Indeed, as both commissions have heard from scientists, members of the fishing industry, and other public groups, they have come to the conclusion that any new focus for ocean policy must hinge on managing ecosystems, not individual species.
The ecosystem approach has been applied to areas such as the Dry Tortugas ecological reserve, which was established two years ago to protect still pristine coral reefs off southern Florida. In the Northeast, the approach has been applied to the historic Georges Bank fishing grounds, a nearly 174,000-square mile area of shoals off Massachusetts' Cape Cod.
In 1994 and 1995, the National Marine Fisheries Services closed roughly 7,700 square miles of these rich fishing grounds to reduce the pressure on fish populations.
"We have the largest year-round closed areas of anywhere in the world," notes Steven Murawski, a marine scientist at the National Marine Fisheries Service Northeast Fisheries Science Center in Woods Hole, Mass.
When the fisheries service closed off the area, he says, stocks for 24 species of ground fish, including cod, haddock, and redfish, had "bottomed out." Since then, researchers have seen increases in almost all species - with one surprise. Stocks of Atlantic scallops skyrocketed once fishing gear no longer tore up the ocean floor.
"This has been a grand experiment in assessing the efficacy of closed areas," Dr. Murawski says.
Managing whole ecosystems could set off a boisterous political debate, because such an approach would require a major overhaul of the regulatory mechanisms now in place.
Yet those mechanisms - more than 140 laws and overlapping agency jurisdictions - are nearly as tangled as a derelict China clipper's rigging in a nor'easter. Commissioners hope their efforts will help untangle the web.
"This is going to be a real challenge," says retired Coast Guard Vice Adm. Roger Rufe Jr., one of the commissioners on the Pew panel.
He notes that in 1983, President Ronald Reagan established ocean economic-exclusion zones that extended out 200 miles from US coastlines. With the stroke of a pen, Mr. Reagan more than doubled the amount of the planet under direct US jurisdiction by adding 4.5 million square miles of ocean terrain and marine ecosystems to its inventory.
"This is our greatest national resource, certainly the largest," Admiral Rufe says. "It's owned by all of us, and every American should have a say in how it's preserved and how it's protected."

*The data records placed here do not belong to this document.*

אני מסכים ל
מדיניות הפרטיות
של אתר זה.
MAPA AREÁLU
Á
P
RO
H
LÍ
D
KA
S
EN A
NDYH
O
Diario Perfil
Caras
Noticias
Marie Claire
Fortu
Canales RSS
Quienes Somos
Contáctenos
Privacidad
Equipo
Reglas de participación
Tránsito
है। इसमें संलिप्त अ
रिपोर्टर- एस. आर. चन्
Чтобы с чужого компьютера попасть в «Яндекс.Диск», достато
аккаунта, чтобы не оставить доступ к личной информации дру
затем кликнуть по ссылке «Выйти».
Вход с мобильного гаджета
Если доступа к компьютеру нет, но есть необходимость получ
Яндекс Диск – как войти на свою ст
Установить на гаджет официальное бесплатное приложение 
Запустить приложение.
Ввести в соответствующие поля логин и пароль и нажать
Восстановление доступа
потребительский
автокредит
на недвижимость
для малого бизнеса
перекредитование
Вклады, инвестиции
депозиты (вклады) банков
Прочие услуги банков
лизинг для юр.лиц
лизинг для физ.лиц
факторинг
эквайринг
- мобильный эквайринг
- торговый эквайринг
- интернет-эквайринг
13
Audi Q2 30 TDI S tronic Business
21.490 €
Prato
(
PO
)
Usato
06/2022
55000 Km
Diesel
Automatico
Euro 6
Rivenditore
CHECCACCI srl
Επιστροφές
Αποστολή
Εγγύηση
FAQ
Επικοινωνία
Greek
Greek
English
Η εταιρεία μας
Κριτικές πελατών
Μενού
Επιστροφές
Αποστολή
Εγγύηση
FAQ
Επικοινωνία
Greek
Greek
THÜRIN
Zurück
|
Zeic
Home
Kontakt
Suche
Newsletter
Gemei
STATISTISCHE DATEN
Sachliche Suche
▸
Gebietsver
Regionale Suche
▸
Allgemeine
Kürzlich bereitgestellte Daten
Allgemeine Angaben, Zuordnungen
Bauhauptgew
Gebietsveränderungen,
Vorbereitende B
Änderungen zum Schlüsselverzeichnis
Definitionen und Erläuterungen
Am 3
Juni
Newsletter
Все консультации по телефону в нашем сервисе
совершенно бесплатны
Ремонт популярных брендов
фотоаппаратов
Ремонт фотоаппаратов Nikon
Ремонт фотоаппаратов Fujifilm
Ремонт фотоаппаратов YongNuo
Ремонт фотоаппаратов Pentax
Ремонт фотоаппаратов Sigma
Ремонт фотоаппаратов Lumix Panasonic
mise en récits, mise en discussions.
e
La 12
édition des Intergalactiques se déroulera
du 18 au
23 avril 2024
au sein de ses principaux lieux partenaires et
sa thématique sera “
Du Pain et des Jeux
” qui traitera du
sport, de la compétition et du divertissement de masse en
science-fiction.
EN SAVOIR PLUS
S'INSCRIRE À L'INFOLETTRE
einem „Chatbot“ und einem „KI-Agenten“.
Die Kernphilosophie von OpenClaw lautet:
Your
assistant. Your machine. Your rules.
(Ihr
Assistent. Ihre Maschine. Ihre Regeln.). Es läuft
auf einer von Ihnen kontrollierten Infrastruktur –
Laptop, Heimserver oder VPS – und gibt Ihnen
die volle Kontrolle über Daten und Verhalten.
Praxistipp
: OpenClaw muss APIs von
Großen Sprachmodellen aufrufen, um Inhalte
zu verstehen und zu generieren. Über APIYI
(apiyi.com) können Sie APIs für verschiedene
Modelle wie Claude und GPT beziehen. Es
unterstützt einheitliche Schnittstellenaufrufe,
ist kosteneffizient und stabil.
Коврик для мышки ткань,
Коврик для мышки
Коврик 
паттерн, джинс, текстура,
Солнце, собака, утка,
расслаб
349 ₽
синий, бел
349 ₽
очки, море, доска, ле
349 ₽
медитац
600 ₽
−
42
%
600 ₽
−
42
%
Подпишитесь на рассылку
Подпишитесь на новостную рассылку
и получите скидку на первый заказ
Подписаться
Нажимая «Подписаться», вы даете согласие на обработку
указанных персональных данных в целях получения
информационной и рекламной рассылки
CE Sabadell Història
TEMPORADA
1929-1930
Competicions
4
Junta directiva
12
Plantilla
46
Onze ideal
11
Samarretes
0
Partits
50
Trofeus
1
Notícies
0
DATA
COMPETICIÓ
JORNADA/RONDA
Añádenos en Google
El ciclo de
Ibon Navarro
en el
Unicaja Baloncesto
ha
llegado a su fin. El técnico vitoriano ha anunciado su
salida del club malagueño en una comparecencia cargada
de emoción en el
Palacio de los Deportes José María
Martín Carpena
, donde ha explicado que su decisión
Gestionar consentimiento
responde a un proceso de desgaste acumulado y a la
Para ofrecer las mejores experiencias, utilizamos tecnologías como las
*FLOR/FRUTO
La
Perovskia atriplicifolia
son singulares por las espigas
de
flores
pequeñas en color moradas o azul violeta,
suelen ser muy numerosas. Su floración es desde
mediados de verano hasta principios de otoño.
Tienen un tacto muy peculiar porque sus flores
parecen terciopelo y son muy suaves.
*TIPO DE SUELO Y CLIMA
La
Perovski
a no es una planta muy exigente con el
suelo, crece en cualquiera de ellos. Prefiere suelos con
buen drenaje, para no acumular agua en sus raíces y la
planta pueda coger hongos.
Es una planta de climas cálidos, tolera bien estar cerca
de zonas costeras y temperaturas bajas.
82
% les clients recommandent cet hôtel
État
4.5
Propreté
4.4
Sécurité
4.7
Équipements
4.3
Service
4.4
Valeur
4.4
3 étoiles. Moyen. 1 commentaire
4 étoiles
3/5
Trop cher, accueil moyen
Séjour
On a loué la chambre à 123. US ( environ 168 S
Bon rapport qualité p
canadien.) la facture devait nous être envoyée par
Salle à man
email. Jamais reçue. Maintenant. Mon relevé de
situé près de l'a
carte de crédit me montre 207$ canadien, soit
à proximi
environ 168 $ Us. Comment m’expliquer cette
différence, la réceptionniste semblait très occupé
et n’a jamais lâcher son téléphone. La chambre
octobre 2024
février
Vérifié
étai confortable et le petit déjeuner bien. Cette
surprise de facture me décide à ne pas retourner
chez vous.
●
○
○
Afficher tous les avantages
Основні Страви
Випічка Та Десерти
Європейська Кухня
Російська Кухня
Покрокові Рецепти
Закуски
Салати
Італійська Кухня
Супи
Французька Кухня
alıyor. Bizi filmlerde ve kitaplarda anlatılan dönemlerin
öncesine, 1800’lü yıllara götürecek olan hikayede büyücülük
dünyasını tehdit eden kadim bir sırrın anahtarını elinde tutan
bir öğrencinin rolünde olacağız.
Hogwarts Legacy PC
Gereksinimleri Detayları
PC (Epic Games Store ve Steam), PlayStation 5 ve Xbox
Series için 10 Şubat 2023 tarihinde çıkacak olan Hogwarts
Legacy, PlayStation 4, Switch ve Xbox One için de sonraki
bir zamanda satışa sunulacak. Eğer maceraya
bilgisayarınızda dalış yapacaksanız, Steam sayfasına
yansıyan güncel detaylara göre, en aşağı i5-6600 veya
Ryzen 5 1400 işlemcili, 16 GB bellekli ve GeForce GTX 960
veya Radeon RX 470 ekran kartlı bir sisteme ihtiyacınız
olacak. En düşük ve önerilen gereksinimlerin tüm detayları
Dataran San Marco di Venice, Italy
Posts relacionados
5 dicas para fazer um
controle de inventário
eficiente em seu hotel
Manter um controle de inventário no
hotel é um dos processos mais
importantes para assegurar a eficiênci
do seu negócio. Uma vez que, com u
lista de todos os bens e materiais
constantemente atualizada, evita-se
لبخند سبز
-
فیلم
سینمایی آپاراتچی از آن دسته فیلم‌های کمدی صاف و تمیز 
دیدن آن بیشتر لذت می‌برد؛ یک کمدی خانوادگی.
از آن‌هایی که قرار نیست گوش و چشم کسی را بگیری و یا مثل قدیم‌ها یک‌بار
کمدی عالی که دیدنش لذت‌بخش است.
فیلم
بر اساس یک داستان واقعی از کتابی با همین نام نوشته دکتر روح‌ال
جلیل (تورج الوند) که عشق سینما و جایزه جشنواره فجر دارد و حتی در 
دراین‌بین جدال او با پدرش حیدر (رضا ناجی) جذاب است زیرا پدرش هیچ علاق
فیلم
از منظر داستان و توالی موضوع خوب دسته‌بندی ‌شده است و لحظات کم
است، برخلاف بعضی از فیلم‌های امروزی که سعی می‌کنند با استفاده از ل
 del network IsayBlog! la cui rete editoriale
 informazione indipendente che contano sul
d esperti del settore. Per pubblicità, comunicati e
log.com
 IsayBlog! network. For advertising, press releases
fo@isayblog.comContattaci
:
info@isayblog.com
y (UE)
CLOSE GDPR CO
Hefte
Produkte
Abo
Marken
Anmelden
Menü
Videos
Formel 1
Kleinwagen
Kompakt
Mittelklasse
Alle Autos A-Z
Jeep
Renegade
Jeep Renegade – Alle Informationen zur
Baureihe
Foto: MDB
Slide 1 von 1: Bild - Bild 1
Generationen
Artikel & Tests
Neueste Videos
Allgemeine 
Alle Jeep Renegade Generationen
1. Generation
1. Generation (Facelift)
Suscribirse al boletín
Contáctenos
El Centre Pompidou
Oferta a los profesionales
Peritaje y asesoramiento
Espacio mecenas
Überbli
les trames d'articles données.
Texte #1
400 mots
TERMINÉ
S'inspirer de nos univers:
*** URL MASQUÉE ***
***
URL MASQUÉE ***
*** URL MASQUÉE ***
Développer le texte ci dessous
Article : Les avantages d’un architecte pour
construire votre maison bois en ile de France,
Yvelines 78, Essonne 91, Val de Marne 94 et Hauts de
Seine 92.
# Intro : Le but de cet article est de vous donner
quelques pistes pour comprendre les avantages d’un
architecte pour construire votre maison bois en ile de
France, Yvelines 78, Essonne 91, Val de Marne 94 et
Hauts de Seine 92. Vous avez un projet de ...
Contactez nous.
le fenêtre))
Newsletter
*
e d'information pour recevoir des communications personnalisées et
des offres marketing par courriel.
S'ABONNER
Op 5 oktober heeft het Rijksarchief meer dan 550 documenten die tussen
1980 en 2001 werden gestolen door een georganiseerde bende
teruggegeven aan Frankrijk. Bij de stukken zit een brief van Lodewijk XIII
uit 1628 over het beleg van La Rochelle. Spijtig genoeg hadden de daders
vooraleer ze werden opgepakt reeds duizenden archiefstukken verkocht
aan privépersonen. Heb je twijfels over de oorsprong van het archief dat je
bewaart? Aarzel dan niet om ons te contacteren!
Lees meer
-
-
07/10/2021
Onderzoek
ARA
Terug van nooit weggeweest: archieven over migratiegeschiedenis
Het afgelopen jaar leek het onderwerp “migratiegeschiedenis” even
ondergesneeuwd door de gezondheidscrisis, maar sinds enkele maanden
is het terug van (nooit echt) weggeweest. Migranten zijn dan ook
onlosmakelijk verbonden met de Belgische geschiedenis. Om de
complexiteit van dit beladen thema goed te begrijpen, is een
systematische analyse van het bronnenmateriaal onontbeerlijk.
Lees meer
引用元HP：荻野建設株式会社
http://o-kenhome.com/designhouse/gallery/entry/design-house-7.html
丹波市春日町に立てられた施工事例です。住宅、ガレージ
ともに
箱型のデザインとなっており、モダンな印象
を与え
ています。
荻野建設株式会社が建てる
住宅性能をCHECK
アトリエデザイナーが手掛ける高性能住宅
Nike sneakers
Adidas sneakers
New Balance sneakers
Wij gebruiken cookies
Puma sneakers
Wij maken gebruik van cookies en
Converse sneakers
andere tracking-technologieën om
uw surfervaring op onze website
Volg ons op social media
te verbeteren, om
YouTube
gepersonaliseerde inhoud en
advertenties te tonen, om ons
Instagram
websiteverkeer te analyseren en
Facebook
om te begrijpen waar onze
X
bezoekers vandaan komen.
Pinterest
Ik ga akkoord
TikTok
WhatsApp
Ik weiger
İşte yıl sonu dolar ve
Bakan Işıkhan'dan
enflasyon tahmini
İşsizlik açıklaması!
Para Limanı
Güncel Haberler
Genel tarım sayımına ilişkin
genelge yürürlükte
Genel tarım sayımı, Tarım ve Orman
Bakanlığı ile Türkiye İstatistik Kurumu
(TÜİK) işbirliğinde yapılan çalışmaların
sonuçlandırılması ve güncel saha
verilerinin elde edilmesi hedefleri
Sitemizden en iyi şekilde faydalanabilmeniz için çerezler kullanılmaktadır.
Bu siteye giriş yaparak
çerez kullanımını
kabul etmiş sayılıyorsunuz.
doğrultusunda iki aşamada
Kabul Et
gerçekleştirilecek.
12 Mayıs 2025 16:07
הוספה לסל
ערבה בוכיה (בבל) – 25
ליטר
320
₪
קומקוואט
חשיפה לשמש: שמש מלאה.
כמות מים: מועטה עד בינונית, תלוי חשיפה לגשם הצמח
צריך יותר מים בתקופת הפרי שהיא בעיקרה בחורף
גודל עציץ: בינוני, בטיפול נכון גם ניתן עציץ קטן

Some recommendations from the Pew Oceans Commission
Governing for sustainable seas:
• Enact a National Ocean Policy Act to protect, maintain, and restore the health, resilience, and productivity of our oceans.
• Establish regional ocean-ecosystem councils to devise and implement plans for governing regional resources.
• Establish a national system of fully protected marine reserves.
• Establish an independent national oceans agency.
Restoring fisheries:
• Shift the main goal of US ocean-fishing policy from catch limits to protecting ecosystems.
• Give authority for decisions on catch allocations and conservation - both currently made by regional fisheries councils - to two separate bodies.
• Regulate fishing gear that destroys marine habitats.
Preserving coasts:
• Develop a plan to reduce "non-point-source" pollution, such as fertilizer runoff, for entire river watersheds to reduce "dead zones" and harmful algal blooms in offshore areas.
• Identify and protect existing critical coastal ecosystems.
• Shift government programs and subsidies away from harmful forms of coastal development and toward activities that preserve or restore.
Cleaning coastal waters:
• Revise, strengthen, and expand pollution laws to cover non-point-source pollution.
• Address pollution sources such as animal-feed operations and cruise ships.
• Toughen controls on toxic pollution.
Sustainable fish-farming:
• Adopt a new national marine aquaculture policy based on conservation principles and standards.
• Set standards for ecologically sound fish-farming practices.
Science and education:
• Develop and implement a broad national ocean research and monitoring strategy.
• Broaden ocean education and awareness at all levels of society.